→ **Job**:
Your answer must contain each line of the listing in which "assign" appears, copied in full.

Material for this exercise below:

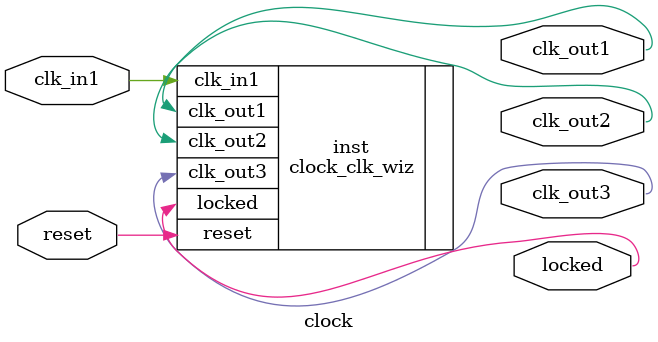
<source format=v>


`timescale 1ps/1ps

(* CORE_GENERATION_INFO = "clock,clk_wiz_v6_0_2_0_0,{component_name=clock,use_phase_alignment=true,use_min_o_jitter=false,use_max_i_jitter=false,use_dyn_phase_shift=false,use_inclk_switchover=false,use_dyn_reconfig=false,enable_axi=0,feedback_source=FDBK_AUTO,PRIMITIVE=MMCM,num_out_clk=3,clkin1_period=20.000,clkin2_period=10.0,use_power_down=false,use_reset=true,use_locked=true,use_inclk_stopped=false,feedback_type=SINGLE,CLOCK_MGR_TYPE=NA,manual_override=false}" *)

module clock 
 (
  // Clock out ports
  output        clk_out1,
  output        clk_out2,
  output        clk_out3,
  // Status and control signals
  input         reset,
  output        locked,
 // Clock in ports
  input         clk_in1
 );

  clock_clk_wiz inst
  (
  // Clock out ports  
  .clk_out1(clk_out1),
  .clk_out2(clk_out2),
  .clk_out3(clk_out3),
  // Status and control signals               
  .reset(reset), 
  .locked(locked),
 // Clock in ports
  .clk_in1(clk_in1)
  );

endmodule

</source>
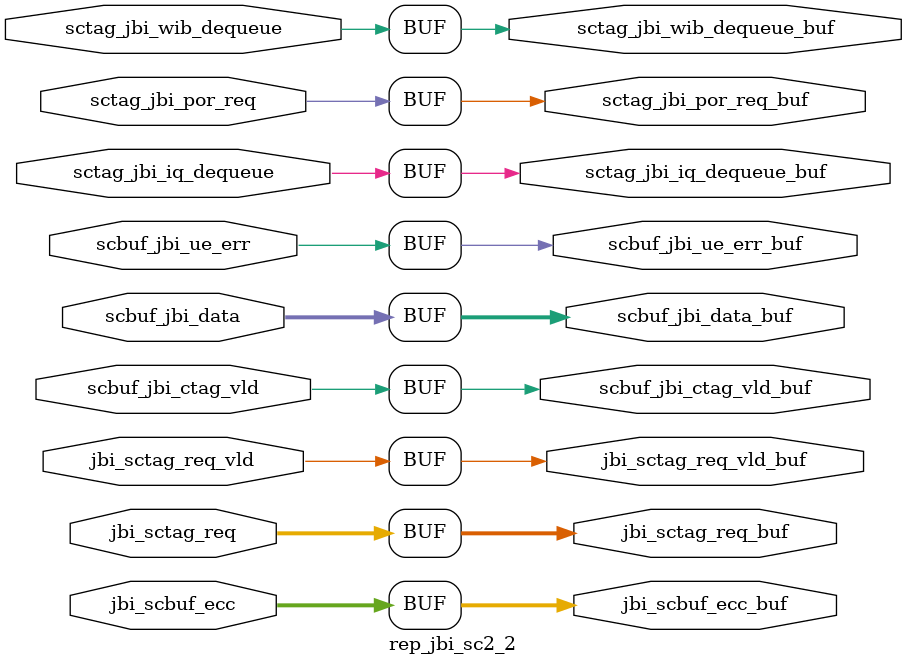
<source format=v>
module rep_jbi_sc2_2(/*AUTOARG*/
   // Outputs
   jbi_sctag_req_buf, scbuf_jbi_data_buf, jbi_scbuf_ecc_buf, 
   jbi_sctag_req_vld_buf, scbuf_jbi_ctag_vld_buf, 
   scbuf_jbi_ue_err_buf, sctag_jbi_iq_dequeue_buf, 
   sctag_jbi_wib_dequeue_buf, sctag_jbi_por_req_buf, 
   // Inputs
   jbi_sctag_req, scbuf_jbi_data, jbi_scbuf_ecc, jbi_sctag_req_vld, 
   scbuf_jbi_ctag_vld, scbuf_jbi_ue_err, sctag_jbi_iq_dequeue, 
   sctag_jbi_wib_dequeue, sctag_jbi_por_req
   );

   output [31:0]        jbi_sctag_req_buf;         
   output [31:0]        scbuf_jbi_data_buf;        
   output [6:0]         jbi_scbuf_ecc_buf;         
   output               jbi_sctag_req_vld_buf;     
   output               scbuf_jbi_ctag_vld_buf;
   output               scbuf_jbi_ue_err_buf;      
   output		sctag_jbi_iq_dequeue_buf;
   output		sctag_jbi_wib_dequeue_buf;
   output		sctag_jbi_por_req_buf;

   input [31:0]        jbi_sctag_req;         
   input [31:0]        scbuf_jbi_data;        
   input [6:0]         jbi_scbuf_ecc;         
   input               jbi_sctag_req_vld;     
   input               scbuf_jbi_ctag_vld;
   input               scbuf_jbi_ue_err;      
   input	       sctag_jbi_iq_dequeue;
   input	       sctag_jbi_wib_dequeue;
   input	       sctag_jbi_por_req;

// This repeater bank is a row of flops 
// There are a maximum of 10 flops per row.


assign		jbi_sctag_req_buf = jbi_sctag_req ;
assign		scbuf_jbi_data_buf = scbuf_jbi_data ;
assign		jbi_scbuf_ecc_buf[6:0] = jbi_scbuf_ecc[6:0] ;
assign		jbi_sctag_req_vld_buf = jbi_sctag_req_vld ;
assign		scbuf_jbi_ctag_vld_buf = scbuf_jbi_ctag_vld ;
assign		scbuf_jbi_ue_err_buf = scbuf_jbi_ue_err ;
assign		sctag_jbi_iq_dequeue_buf = sctag_jbi_iq_dequeue ;
assign		sctag_jbi_wib_dequeue_buf =  sctag_jbi_wib_dequeue;
assign		sctag_jbi_por_req_buf = sctag_jbi_por_req ;

endmodule


</source>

End of Material for this exercise.

→ **Answer area**:
assign		jbi_sctag_req_buf = jbi_sctag_req ;
assign		scbuf_jbi_data_buf = scbuf_jbi_data ;
assign		jbi_scbuf_ecc_buf[6:0] = jbi_scbuf_ecc[6:0] ;
assign		jbi_sctag_req_vld_buf = jbi_sctag_req_vld ;
assign		scbuf_jbi_ctag_vld_buf = scbuf_jbi_ctag_vld ;
assign		scbuf_jbi_ue_err_buf = scbuf_jbi_ue_err ;
assign		sctag_jbi_iq_dequeue_buf = sctag_jbi_iq_dequeue ;
assign		sctag_jbi_wib_dequeue_buf =  sctag_jbi_wib_dequeue;
assign		sctag_jbi_por_req_buf = sctag_jbi_por_req ;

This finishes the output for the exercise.